=== Try it ===
Repeat each record that follows, keeping it identical.

=== Records supplied ===
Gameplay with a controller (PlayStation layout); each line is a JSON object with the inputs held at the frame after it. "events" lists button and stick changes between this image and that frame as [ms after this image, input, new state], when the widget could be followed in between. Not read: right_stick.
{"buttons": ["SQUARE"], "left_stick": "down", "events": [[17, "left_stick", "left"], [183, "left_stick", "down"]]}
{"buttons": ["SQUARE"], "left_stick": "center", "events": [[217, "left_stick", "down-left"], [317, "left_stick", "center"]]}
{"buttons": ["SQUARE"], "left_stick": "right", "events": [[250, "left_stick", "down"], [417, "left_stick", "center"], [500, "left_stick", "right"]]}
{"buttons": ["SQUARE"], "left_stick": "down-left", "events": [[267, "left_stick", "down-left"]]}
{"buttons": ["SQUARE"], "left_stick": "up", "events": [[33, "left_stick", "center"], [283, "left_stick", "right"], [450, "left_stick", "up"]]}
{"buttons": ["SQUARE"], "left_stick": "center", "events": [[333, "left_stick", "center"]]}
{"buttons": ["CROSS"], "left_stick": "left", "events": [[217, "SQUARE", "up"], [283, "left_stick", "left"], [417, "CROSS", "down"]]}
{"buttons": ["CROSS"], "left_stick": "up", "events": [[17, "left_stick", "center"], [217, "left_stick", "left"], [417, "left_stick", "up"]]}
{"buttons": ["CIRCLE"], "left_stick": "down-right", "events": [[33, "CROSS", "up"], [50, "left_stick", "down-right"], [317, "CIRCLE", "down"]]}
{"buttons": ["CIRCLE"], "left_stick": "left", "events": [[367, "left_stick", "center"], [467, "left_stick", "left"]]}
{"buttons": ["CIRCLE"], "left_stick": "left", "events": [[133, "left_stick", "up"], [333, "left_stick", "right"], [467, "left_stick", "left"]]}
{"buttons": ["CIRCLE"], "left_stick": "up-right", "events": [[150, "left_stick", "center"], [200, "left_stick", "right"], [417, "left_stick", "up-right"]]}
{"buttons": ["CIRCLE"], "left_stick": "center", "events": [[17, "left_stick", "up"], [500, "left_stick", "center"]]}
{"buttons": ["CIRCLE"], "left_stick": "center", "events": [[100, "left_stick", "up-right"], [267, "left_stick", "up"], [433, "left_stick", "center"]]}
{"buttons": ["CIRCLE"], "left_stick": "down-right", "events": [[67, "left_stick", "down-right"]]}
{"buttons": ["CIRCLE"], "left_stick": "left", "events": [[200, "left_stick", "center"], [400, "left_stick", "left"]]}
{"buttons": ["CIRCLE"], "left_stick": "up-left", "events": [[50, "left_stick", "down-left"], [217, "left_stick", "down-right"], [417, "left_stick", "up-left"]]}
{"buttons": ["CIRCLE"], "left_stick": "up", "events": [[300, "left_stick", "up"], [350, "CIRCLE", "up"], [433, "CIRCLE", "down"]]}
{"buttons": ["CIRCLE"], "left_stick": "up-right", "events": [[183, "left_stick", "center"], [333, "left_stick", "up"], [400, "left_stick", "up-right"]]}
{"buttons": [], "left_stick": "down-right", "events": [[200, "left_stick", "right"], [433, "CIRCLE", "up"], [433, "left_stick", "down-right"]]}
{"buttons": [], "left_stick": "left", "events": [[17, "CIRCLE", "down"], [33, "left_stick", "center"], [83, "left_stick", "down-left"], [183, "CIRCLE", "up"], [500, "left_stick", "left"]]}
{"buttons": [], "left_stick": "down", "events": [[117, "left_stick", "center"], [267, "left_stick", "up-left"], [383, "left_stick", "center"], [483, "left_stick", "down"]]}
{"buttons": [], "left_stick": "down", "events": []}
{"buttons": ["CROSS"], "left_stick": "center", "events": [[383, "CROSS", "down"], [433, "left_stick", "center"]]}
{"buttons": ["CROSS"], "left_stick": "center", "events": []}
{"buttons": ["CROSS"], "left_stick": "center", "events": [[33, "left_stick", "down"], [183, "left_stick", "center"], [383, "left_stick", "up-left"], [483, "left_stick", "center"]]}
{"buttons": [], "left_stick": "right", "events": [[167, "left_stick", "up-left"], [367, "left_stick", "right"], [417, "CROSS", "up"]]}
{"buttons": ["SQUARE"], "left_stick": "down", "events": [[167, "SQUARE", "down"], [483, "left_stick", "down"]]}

=== Result of this exercise ===
Gameplay with a controller (PlayStation layout); each line is a JSON object with the inputs held at the frame after it. "events" lists button and stick changes between this image and that frame as [ms after this image, input, new state], when the widget could be followed in between. Not read: right_stick.
{"buttons": ["SQUARE"], "left_stick": "down", "events": [[17, "left_stick", "left"], [183, "left_stick", "down"]]}
{"buttons": ["SQUARE"], "left_stick": "center", "events": [[217, "left_stick", "down-left"], [317, "left_stick", "center"]]}
{"buttons": ["SQUARE"], "left_stick": "right", "events": [[250, "left_stick", "down"], [417, "left_stick", "center"], [500, "left_stick", "right"]]}
{"buttons": ["SQUARE"], "left_stick": "down-left", "events": [[267, "left_stick", "down-left"]]}
{"buttons": ["SQUARE"], "left_stick": "up", "events": [[33, "left_stick", "center"], [283, "left_stick", "right"], [450, "left_stick", "up"]]}
{"buttons": ["SQUARE"], "left_stick": "center", "events": [[333, "left_stick", "center"]]}
{"buttons": ["CROSS"], "left_stick": "left", "events": [[217, "SQUARE", "up"], [283, "left_stick", "left"], [417, "CROSS", "down"]]}
{"buttons": ["CROSS"], "left_stick": "up", "events": [[17, "left_stick", "center"], [217, "left_stick", "left"], [417, "left_stick", "up"]]}
{"buttons": ["CIRCLE"], "left_stick": "down-right", "events": [[33, "CROSS", "up"], [50, "left_stick", "down-right"], [317, "CIRCLE", "down"]]}
{"buttons": ["CIRCLE"], "left_stick": "left", "events": [[367, "left_stick", "center"], [467, "left_stick", "left"]]}
{"buttons": ["CIRCLE"], "left_stick": "left", "events": [[133, "left_stick", "up"], [333, "left_stick", "right"], [467, "left_stick", "left"]]}
{"buttons": ["CIRCLE"], "left_stick": "up-right", "events": [[150, "left_stick", "center"], [200, "left_stick", "right"], [417, "left_stick", "up-right"]]}
{"buttons": ["CIRCLE"], "left_stick": "center", "events": [[17, "left_stick", "up"], [500, "left_stick", "center"]]}
{"buttons": ["CIRCLE"], "left_stick": "center", "events": [[100, "left_stick", "up-right"], [267, "left_stick", "up"], [433, "left_stick", "center"]]}
{"buttons": ["CIRCLE"], "left_stick": "down-right", "events": [[67, "left_stick", "down-right"]]}
{"buttons": ["CIRCLE"], "left_stick": "left", "events": [[200, "left_stick", "center"], [400, "left_stick", "left"]]}
{"buttons": ["CIRCLE"], "left_stick": "up-left", "events": [[50, "left_stick", "down-left"], [217, "left_stick", "down-right"], [417, "left_stick", "up-left"]]}
{"buttons": ["CIRCLE"], "left_stick": "up", "events": [[300, "left_stick", "up"], [350, "CIRCLE", "up"], [433, "CIRCLE", "down"]]}
{"buttons": ["CIRCLE"], "left_stick": "up-right", "events": [[183, "left_stick", "center"], [333, "left_stick", "up"], [400, "left_stick", "up-right"]]}
{"buttons": [], "left_stick": "down-right", "events": [[200, "left_stick", "right"], [433, "CIRCLE", "up"], [433, "left_stick", "down-right"]]}
{"buttons": [], "left_stick": "left", "events": [[17, "CIRCLE", "down"], [33, "left_stick", "center"], [83, "left_stick", "down-left"], [183, "CIRCLE", "up"], [500, "left_stick", "left"]]}
{"buttons": [], "left_stick": "down", "events": [[117, "left_stick", "center"], [267, "left_stick", "up-left"], [383, "left_stick", "center"], [483, "left_stick", "down"]]}
{"buttons": [], "left_stick": "down", "events": []}
{"buttons": ["CROSS"], "left_stick": "center", "events": [[383, "CROSS", "down"], [433, "left_stick", "center"]]}
{"buttons": ["CROSS"], "left_stick": "center", "events": []}
{"buttons": ["CROSS"], "left_stick": "center", "events": [[33, "left_stick", "down"], [183, "left_stick", "center"], [383, "left_stick", "up-left"], [483, "left_stick", "center"]]}
{"buttons": [], "left_stick": "right", "events": [[167, "left_stick", "up-left"], [367, "left_stick", "right"], [417, "CROSS", "up"]]}
{"buttons": ["SQUARE"], "left_stick": "down", "events": [[167, "SQUARE", "down"], [483, "left_stick", "down"]]}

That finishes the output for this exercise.